Segment Start: Given data
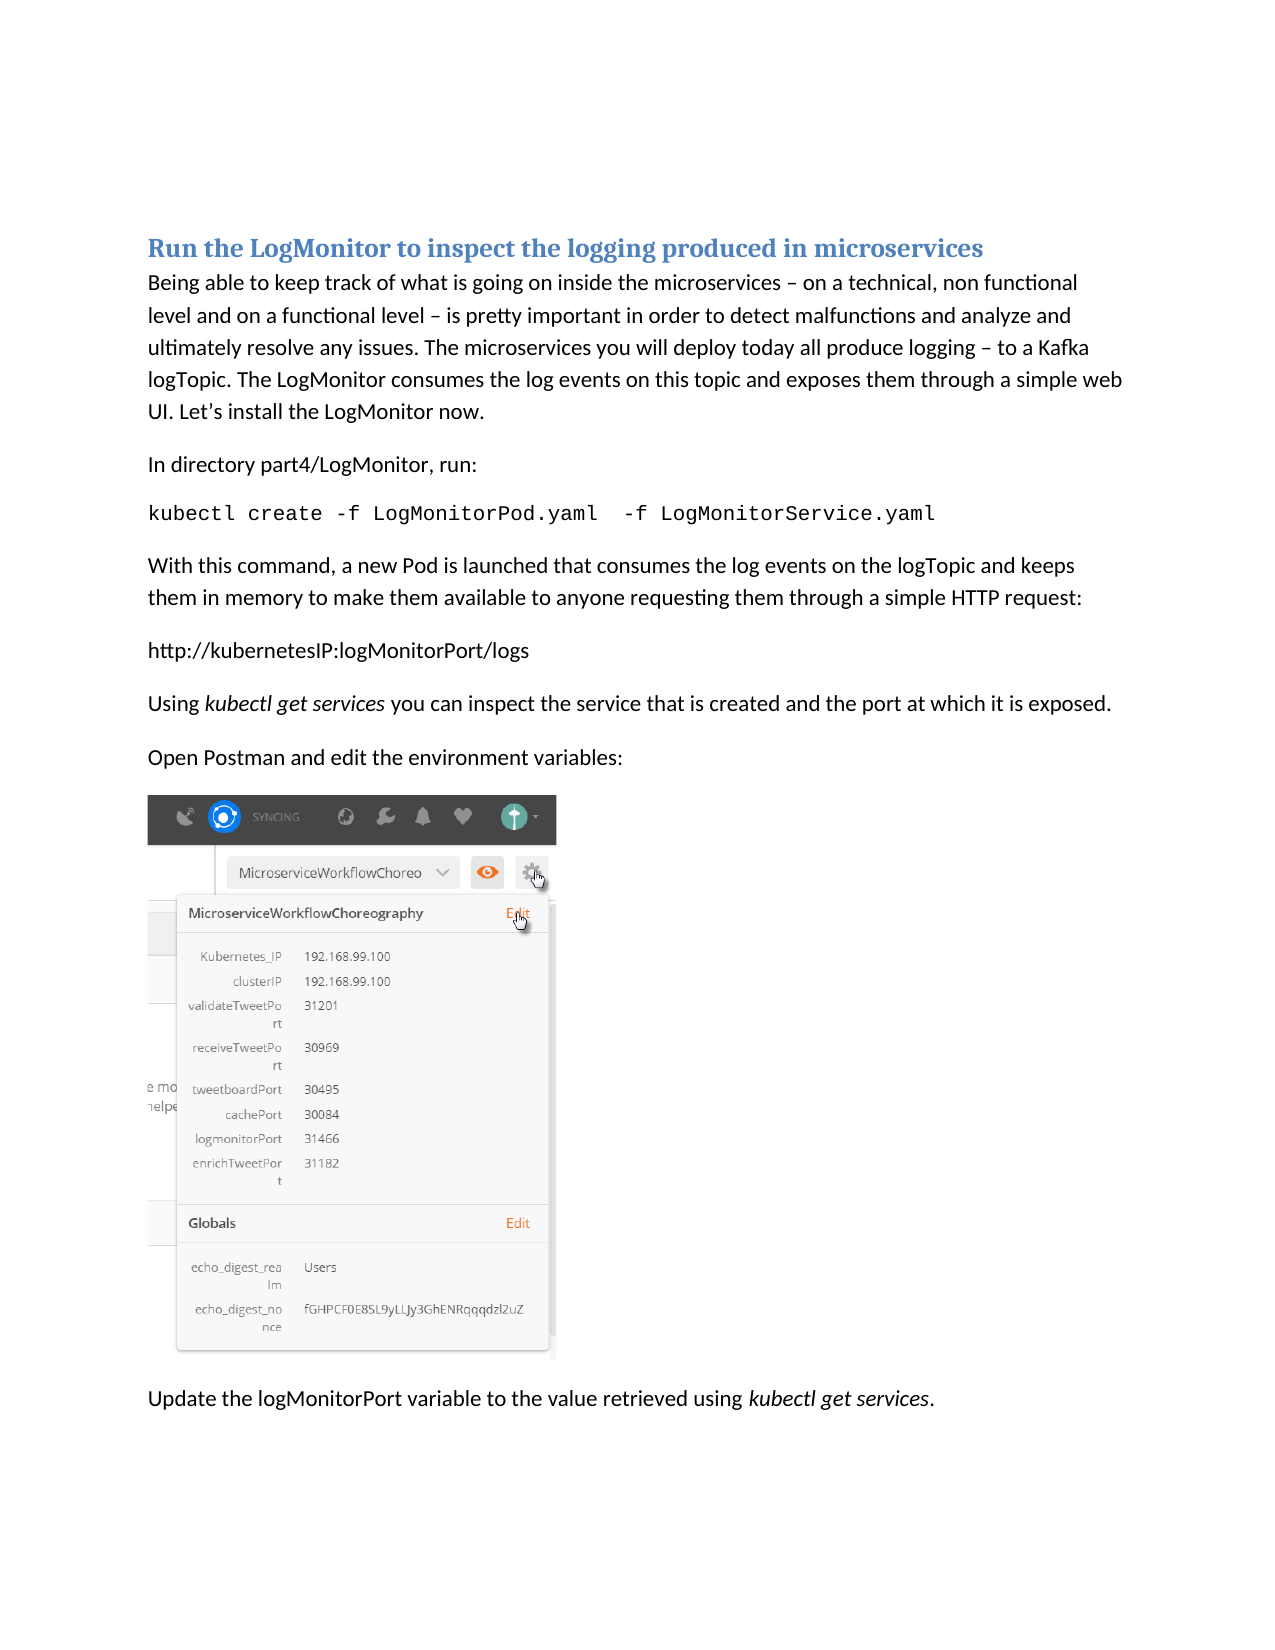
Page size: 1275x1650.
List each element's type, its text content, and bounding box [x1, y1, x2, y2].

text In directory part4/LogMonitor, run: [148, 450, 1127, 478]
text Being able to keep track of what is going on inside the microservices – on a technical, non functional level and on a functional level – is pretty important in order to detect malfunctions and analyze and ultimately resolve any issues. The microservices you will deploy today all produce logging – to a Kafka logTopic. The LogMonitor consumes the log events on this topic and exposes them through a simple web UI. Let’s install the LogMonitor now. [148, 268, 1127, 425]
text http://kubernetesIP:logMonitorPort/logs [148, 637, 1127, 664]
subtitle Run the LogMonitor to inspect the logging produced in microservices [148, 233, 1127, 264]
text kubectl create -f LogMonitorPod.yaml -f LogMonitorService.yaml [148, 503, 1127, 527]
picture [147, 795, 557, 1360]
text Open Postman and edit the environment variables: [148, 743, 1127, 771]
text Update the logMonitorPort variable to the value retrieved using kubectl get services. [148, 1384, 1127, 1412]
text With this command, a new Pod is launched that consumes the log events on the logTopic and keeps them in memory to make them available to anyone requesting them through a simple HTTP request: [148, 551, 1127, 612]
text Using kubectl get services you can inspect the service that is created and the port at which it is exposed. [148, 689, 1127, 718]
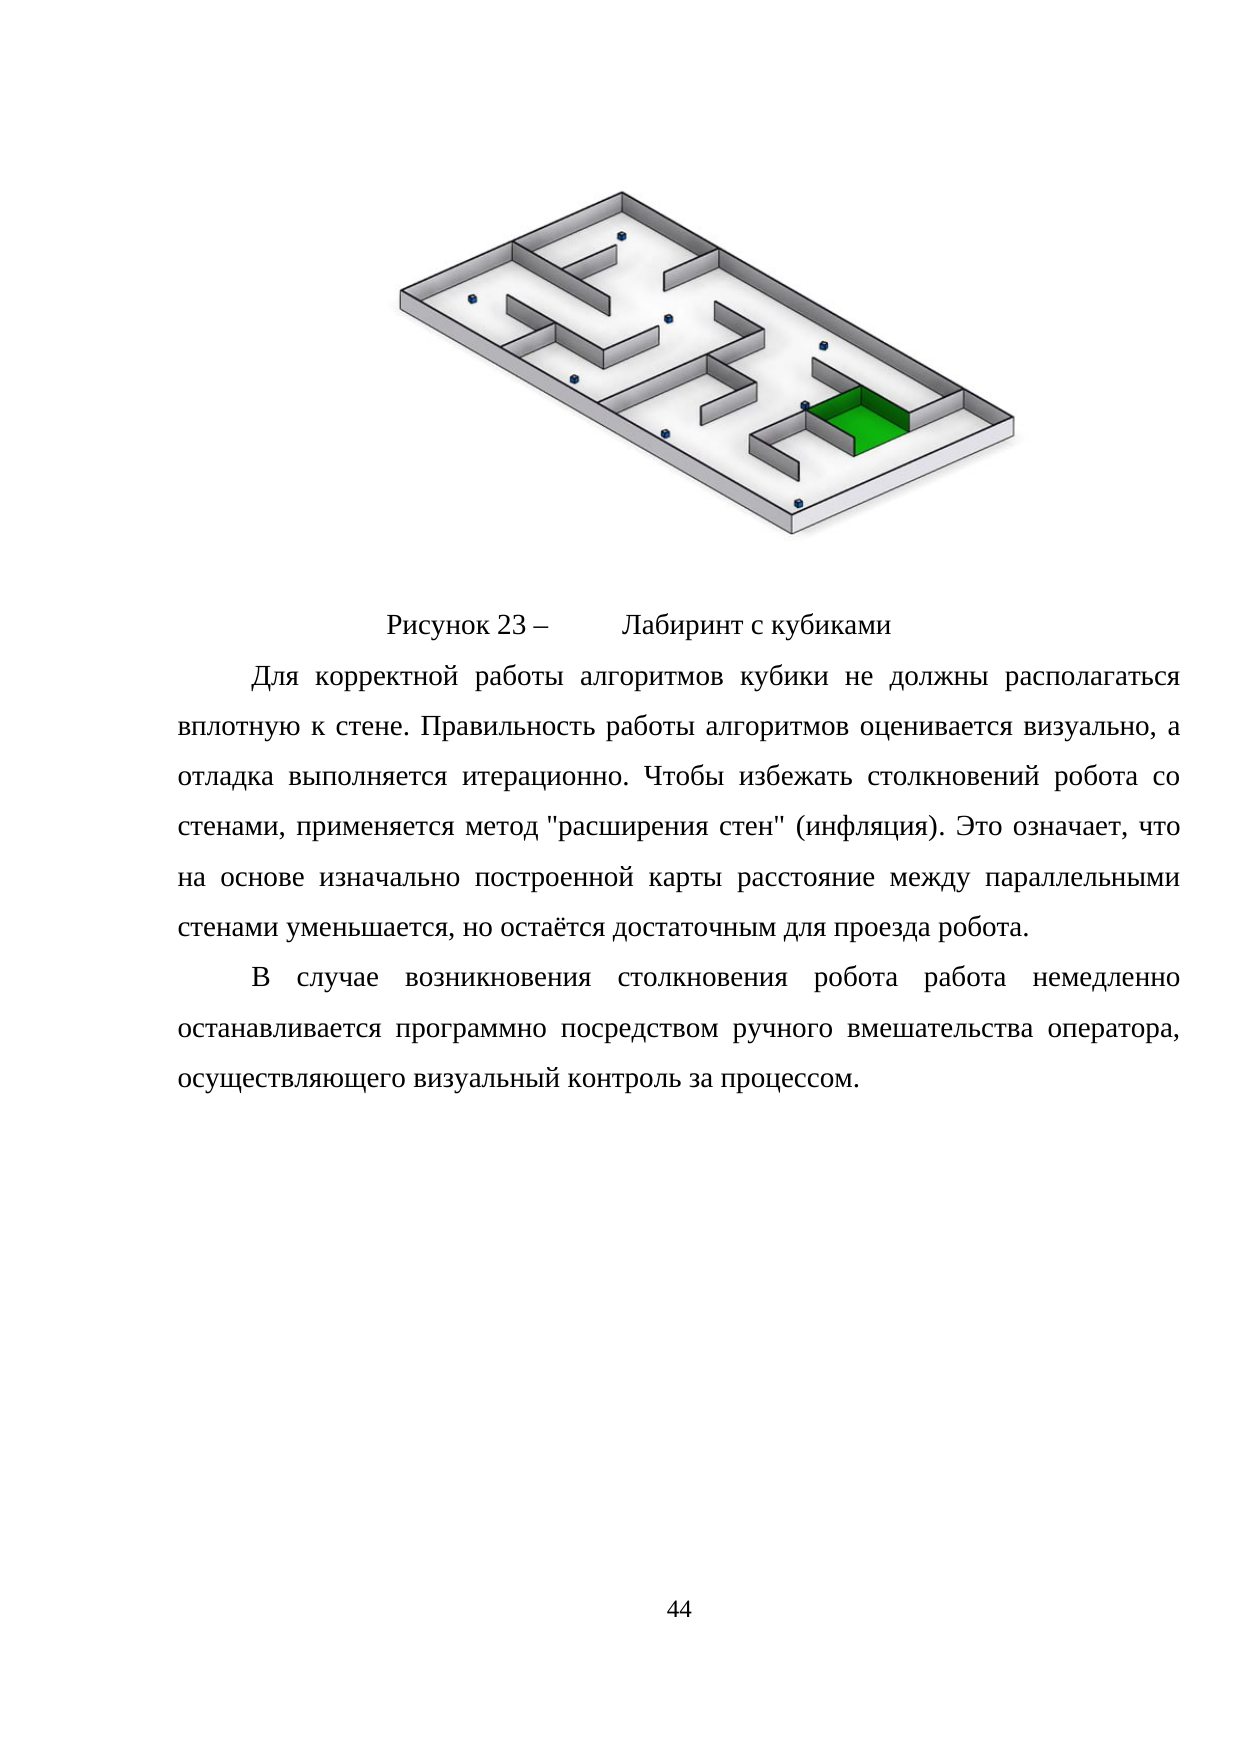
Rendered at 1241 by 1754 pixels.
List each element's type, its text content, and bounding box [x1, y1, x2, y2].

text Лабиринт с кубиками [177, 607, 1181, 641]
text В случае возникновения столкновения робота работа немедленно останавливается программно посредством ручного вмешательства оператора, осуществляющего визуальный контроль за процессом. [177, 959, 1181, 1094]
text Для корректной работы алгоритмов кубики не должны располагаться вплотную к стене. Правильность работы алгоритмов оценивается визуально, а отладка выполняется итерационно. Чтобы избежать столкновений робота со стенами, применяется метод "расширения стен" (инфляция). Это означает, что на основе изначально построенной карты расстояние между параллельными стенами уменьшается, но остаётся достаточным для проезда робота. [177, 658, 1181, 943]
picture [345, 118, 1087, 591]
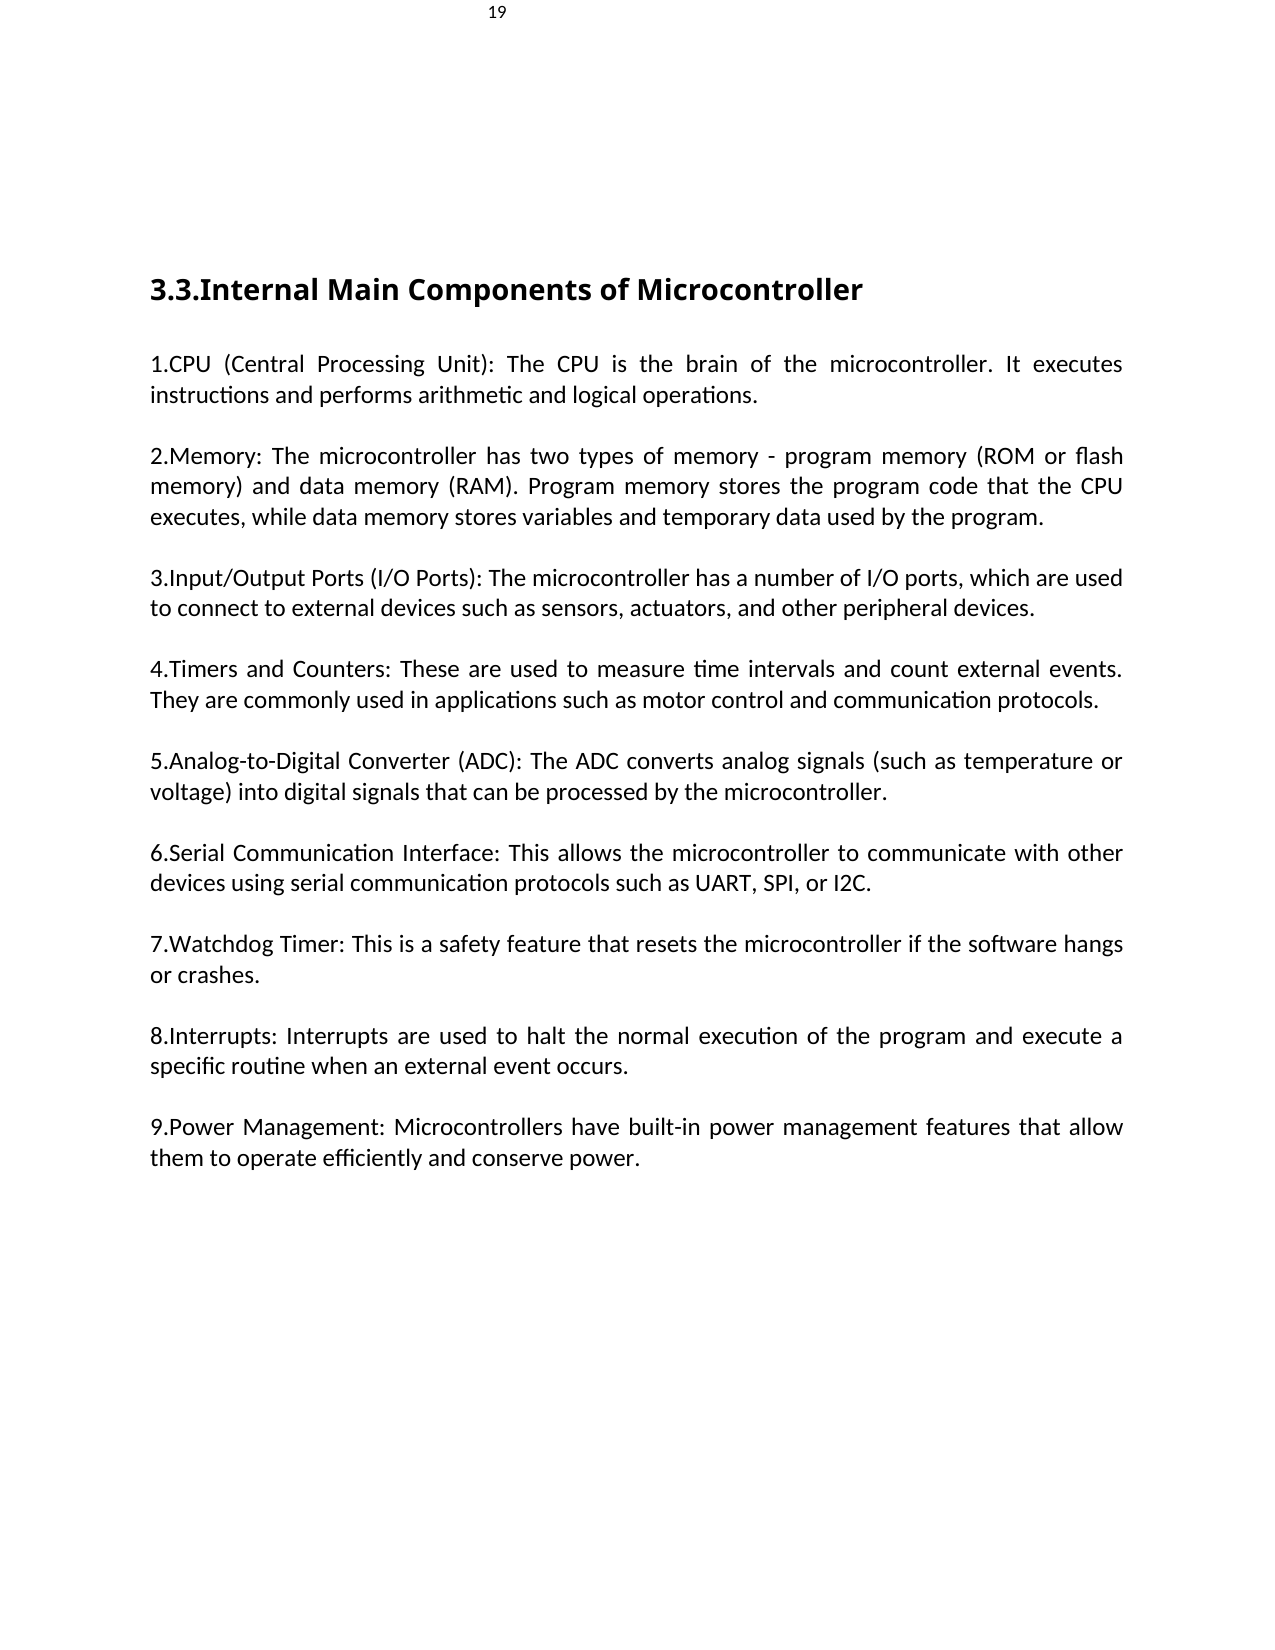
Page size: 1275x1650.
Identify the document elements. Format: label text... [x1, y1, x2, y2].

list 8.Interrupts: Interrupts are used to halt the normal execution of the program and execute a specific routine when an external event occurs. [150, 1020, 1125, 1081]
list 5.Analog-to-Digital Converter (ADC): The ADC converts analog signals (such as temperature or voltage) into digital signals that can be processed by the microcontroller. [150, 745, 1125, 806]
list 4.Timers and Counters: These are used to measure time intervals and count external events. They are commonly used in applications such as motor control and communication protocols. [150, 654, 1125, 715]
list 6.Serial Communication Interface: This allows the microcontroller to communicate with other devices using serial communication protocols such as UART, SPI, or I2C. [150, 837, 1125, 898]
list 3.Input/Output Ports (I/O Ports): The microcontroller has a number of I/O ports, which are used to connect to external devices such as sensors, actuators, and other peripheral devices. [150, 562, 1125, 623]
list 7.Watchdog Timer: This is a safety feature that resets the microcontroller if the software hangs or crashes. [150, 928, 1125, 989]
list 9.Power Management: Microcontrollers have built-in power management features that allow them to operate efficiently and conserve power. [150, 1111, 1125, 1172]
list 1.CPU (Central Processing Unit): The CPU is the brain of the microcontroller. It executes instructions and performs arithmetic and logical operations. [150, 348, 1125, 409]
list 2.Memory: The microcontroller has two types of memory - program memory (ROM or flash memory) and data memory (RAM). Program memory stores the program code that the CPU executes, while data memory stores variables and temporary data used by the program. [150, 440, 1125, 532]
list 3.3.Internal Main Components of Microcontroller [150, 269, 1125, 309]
Segment End: Given data
### What is required
The answer should be all lines from the entries above that hold the word "picture".

### Result of this task
picture [147, 795, 557, 1360]
picture [345, 118, 1087, 591]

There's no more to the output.